▸ How to complete this task:
Write what comes next in the mailing-list thread about heavy garbage collection on two of seven nodes, starting right after its last line.

▸ Passage shown:
+--
Re: Lot of GC on two nodes out of 7

Jonathan Haddad Fri, 04 Mar 2016 11:25:47 -0800

Without looking at your GC logs (you never posted a gist), my assumption
would be you're doing a lot of copying between survivor generations, and
they're taking a long time.  You're probably also copying a lot of data to
your old gen as a result of having full-ish survivor spaces to begin with.


On Thu, Mar 3, 2016 at 10:26 PM Jeff Jirsa <jeff.ji...@crowdstrike.com>
wrote:

> I’d personally would have gone the other way – if you’re seeing parnew,
> increasing new gen instead of decreasing it should help drop (faster)
> rather than promoting to sv/oldgen (slower) ?
+--
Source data

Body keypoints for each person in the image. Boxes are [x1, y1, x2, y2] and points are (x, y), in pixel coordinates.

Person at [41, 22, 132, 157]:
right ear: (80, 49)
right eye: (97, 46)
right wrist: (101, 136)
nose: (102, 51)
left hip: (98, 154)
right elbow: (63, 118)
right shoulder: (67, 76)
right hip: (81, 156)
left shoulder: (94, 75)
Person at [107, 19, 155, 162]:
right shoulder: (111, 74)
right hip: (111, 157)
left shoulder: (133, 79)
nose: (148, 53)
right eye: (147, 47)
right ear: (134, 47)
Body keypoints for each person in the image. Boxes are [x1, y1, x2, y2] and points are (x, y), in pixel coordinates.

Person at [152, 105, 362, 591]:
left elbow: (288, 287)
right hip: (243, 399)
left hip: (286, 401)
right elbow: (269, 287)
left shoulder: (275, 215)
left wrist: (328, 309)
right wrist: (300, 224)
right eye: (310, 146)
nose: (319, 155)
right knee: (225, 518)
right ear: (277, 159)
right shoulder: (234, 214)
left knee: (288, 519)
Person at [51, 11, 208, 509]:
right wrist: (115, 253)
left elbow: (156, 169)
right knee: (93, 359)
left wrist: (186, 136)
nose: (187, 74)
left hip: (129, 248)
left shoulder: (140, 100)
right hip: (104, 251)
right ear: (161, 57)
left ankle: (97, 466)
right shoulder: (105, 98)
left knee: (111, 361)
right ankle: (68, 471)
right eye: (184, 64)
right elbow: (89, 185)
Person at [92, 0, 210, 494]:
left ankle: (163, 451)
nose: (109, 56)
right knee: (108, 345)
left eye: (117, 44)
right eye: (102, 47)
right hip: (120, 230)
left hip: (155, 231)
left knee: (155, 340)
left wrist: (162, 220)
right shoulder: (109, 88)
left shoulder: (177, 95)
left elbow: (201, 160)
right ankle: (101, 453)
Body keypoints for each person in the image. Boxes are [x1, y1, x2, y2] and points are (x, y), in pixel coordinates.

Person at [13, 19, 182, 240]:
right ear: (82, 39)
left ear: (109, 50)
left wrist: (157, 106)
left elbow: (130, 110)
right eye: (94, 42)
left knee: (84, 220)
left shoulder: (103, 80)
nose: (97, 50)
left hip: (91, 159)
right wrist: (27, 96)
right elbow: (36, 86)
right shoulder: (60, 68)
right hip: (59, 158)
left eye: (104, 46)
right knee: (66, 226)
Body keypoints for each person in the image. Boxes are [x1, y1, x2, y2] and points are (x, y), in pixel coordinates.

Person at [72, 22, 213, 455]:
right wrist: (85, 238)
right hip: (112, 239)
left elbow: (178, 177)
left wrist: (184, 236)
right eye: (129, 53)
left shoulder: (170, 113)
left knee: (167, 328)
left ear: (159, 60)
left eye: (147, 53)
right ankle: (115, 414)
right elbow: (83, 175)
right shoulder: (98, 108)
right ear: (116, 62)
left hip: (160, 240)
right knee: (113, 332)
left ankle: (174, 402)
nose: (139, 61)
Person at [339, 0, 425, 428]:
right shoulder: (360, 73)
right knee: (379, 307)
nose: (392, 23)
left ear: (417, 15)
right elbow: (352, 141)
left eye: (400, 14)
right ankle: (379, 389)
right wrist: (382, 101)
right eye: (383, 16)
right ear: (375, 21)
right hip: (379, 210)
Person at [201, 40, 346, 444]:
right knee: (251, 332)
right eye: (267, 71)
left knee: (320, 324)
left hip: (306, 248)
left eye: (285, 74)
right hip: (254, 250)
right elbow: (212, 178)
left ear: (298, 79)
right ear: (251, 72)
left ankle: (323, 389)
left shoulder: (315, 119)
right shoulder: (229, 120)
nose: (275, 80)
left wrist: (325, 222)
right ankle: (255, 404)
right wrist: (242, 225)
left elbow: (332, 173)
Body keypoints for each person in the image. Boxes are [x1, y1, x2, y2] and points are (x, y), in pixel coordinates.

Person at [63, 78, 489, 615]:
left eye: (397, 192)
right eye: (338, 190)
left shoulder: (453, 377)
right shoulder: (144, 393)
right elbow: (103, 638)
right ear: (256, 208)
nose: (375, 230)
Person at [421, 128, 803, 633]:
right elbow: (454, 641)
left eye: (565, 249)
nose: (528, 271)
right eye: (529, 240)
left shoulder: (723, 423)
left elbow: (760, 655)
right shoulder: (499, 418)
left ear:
+--
▸ Response:
>
>
>
> From: Anishek Agarwal
> Reply-To: "user@cassandra.apache.org"
> Date: Thursday, March 3, 2016 at 8:55 PM
>
> To: "user@cassandra.apache.org"
> Subject: Re: Lot of GC on two nodes out of 7
>
> Hello,
>
> Bryan, most of the partition sizes are under 45 KB
>
> I have tried with concurrent_compactors : 8 for one of the nodes still no
> improvement,
> I have tried max_heap_Size : 8G, no improvement.
>
> I will try the newHeapsize of 2G though i am sure CMS will be a longer
> then.
>
> Also doesn't look like i mentioned what type of GC was causing the
> problems. On both the nodes its the ParNewGC thats taking long for each run
> and too many runs are happening in succession.
>
> anishek
>
>
> On Fri, Mar 4, 2016 at 5:36 AM, Bryan Cheng <br...@blockcypher.com> wrote:
>
>> Hi Anishek,
>>
>> In addition to the good advice others have given, do you notice any
>> abnormally large partitions? What does cfhistograms report for 99%
>> partition size? A few huge partitions will cause very disproportionate load
>> on your cluster, including high GC.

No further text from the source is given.